Oman prend des mesures pour contenir une marée noire près de ses côtes
Cette image satellite, obtenue le 4 août 2026 à partir de données Copernicus Sentinel 2026 et prise le 2 août, montre une nappe compatible avec une fuite de pétrole provenant d’un navire échoué depuis plus d’un mois près de l’île de Qibliyyah, au large de la côte sud d’Oman, en mer d’Arabie. ©Copernicus Sentinel Data 2026 / AFP

Le sultanat d'Oman a dit lundi œuvrer à contenir une marée noire au large de ses côtes, après qu'un pétrolier s'est échoué il y a près d'un mois dans une réserve naturelle maritime protégée.
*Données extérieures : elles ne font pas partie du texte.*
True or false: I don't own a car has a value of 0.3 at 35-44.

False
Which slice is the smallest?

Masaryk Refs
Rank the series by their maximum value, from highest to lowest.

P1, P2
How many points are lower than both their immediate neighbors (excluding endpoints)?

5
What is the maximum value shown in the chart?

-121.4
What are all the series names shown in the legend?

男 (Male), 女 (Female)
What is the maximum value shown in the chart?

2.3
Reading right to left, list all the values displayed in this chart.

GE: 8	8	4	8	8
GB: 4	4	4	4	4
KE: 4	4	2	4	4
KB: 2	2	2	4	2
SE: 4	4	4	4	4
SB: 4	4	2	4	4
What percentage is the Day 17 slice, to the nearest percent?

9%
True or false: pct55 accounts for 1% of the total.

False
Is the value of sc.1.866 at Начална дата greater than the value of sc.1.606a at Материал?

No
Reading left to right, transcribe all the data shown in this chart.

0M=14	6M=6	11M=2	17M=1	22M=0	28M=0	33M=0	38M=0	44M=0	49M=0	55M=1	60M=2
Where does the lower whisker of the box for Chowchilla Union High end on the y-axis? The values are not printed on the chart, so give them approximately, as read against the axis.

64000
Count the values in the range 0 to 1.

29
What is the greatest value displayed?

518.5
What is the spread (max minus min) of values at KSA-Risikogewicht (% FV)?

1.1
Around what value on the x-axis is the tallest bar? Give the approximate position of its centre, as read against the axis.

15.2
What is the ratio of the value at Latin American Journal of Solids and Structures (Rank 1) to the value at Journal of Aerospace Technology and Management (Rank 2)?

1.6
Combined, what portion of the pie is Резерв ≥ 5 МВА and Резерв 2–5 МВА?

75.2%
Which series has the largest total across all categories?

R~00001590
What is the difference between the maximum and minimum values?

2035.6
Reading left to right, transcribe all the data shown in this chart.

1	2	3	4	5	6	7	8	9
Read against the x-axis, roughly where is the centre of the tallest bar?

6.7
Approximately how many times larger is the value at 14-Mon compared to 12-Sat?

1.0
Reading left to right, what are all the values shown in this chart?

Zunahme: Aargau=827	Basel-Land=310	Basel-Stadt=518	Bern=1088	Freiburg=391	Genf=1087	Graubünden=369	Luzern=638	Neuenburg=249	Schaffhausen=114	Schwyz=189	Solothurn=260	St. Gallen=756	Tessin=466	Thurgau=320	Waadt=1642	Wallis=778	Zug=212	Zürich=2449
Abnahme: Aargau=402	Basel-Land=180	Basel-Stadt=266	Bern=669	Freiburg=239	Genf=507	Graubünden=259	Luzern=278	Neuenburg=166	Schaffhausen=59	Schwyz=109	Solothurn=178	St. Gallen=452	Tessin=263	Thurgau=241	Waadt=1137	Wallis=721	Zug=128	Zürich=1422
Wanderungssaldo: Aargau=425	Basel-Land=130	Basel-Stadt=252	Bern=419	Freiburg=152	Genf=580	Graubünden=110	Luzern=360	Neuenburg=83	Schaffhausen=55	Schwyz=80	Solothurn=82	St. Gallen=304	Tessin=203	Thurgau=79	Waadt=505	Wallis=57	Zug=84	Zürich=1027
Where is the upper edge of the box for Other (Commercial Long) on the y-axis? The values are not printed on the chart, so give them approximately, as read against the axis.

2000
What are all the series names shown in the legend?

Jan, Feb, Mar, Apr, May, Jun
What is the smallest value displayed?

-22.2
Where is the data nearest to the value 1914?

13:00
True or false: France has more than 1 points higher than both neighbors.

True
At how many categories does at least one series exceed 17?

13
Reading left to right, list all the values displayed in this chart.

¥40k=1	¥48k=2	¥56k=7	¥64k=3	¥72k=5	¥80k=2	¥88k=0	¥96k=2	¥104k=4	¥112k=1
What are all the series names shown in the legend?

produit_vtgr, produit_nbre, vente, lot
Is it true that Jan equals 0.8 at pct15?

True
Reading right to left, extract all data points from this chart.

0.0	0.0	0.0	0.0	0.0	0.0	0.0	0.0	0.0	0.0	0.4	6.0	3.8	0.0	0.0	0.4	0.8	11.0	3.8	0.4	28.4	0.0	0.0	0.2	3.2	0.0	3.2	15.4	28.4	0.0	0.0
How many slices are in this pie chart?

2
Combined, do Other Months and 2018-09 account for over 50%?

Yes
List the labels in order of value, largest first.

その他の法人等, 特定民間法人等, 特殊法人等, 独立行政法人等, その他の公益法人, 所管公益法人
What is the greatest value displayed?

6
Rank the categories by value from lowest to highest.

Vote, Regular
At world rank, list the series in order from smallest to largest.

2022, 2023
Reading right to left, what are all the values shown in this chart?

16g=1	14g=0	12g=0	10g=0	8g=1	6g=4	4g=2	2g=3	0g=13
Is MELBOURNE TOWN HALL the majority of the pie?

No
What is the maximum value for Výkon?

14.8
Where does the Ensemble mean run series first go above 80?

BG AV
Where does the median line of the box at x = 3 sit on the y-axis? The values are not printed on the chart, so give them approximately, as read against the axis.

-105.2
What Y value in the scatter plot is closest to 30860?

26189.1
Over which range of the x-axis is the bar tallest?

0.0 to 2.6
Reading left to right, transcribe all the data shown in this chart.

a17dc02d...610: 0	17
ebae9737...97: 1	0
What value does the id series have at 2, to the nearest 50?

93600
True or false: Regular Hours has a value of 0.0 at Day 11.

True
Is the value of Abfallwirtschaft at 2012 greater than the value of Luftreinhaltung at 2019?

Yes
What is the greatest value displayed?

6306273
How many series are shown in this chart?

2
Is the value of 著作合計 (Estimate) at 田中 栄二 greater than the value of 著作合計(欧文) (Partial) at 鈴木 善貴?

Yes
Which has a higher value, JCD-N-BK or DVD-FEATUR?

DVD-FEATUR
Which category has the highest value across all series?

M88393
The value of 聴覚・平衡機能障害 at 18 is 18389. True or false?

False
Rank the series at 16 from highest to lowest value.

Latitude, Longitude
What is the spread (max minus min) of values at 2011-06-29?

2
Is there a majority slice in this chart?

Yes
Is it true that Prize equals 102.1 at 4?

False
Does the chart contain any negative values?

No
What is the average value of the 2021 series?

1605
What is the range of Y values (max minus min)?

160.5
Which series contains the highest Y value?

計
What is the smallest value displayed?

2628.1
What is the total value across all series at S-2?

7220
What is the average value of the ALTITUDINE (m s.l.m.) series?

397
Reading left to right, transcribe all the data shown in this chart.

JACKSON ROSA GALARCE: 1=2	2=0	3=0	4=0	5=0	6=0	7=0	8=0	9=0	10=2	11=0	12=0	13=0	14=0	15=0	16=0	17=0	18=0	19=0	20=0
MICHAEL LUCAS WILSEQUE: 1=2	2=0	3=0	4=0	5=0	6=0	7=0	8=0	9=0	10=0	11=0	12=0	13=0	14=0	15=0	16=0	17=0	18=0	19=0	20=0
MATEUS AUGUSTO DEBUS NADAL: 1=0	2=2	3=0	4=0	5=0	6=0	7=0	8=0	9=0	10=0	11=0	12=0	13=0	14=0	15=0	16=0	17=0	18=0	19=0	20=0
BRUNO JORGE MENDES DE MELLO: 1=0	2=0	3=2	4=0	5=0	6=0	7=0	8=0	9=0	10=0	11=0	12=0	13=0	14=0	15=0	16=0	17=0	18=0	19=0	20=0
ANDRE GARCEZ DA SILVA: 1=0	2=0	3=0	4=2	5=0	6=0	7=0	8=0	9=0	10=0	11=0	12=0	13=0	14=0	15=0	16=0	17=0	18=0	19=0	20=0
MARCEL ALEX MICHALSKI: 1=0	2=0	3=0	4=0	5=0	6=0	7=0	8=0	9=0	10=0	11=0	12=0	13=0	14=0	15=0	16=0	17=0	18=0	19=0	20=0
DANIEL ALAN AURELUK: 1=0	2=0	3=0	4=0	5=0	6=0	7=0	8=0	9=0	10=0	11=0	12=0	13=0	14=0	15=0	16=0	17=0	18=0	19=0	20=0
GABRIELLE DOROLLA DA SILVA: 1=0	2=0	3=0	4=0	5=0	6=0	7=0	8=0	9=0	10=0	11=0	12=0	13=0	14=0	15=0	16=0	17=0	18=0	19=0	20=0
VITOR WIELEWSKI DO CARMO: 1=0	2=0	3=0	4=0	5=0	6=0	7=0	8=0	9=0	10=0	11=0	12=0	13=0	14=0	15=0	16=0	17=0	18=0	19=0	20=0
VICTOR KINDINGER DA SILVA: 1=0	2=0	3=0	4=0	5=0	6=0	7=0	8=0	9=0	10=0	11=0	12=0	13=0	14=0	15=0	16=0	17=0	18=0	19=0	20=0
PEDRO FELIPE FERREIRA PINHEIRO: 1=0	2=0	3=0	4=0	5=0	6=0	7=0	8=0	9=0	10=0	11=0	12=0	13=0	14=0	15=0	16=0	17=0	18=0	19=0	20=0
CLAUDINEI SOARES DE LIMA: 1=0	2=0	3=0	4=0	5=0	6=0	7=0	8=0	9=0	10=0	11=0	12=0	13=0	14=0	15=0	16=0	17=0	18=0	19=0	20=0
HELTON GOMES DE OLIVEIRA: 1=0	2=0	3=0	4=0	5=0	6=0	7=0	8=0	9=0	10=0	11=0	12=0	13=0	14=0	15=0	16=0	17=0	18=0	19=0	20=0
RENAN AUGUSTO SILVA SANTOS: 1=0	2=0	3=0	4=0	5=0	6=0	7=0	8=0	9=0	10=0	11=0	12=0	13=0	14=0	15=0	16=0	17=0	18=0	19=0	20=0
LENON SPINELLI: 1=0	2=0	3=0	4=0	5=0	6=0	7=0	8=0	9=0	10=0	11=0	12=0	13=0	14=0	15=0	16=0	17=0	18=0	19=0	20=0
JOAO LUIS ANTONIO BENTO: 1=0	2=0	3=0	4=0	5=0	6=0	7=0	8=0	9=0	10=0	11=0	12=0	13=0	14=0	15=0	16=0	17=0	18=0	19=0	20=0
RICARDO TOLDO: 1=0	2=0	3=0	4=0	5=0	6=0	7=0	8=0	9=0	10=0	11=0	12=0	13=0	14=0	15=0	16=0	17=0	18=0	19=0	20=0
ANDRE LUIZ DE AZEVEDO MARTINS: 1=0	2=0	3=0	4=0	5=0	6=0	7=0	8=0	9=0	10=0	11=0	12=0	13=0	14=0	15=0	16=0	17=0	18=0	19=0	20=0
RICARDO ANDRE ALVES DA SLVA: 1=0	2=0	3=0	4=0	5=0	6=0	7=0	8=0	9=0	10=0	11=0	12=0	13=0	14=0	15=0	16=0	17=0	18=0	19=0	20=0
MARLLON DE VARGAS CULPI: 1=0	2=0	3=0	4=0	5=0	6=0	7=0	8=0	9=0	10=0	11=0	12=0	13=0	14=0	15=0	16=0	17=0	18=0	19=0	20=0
Cette annonce fait suite à une récente enquête de l'AFP, basée sur des observations satellite et des rapports d'ONG montrant qu'une nappe de pétrole de 600 kilomètres carrés, soit plus de cinq fois Paris intra-muros, menaçait l'archipel d'al-Hallaniyat, trésor de biodiversité en mer d'Arabie.

Greenpeace et l'ONG néerlandaise PAX avaient alors mis en garde contre une catastrophe environnementale régionale imminente et appelé à une intervention urgente.

L'autorité environnementale d'Oman a conclu de son côté que 390 kilomètres carrés avaient été touchés, selon les dernières données dont elle dispose.

Elle a reconnu qu'une intervention rapide était nécessaire pour protéger la biodiversité de la région, notamment «les récifs coralliens, les zones de nidification des tortues, les habitats marins et les zones côtières d'importance écologique».

D'après un responsable du ministère des Transports, cité par l'agence de presse officielle, les autorités ont mis en place une surveillance aérienne et déployé des plongeurs dans la zone.

Elles travaillent à un plan visant à transférer la cargaison de pétrole du navire «afin de réduire les risques, d'assurer la sécurité de la navigation et de protéger l'environnement marin», a précisé ce responsable.

Le sultanat n'a pas encore identifié la cause de l'incident.

Le pétrolier Caroline Bezengi, sous sanctions britanniques, est soupçonné de faire partie de la «flotte fantôme» russe.

Il a été endommagé par trois explosions à l'origine incertaine le 6 juin, a indiqué à l'AFP la société de sécurité maritime Vanguard, provoquant des voies d'eau et immobilisant le navire.

Plusieurs experts mettent régulièrement en garde contre le risque de marée noire que pose la «flotte fantôme» russe, composée de bateaux souvent vétustes, que Moscou utilise pour contourner les sanctions occidentales imposées depuis la guerre en Ukraine et exporter un or noir essentiel à l'économie du pays.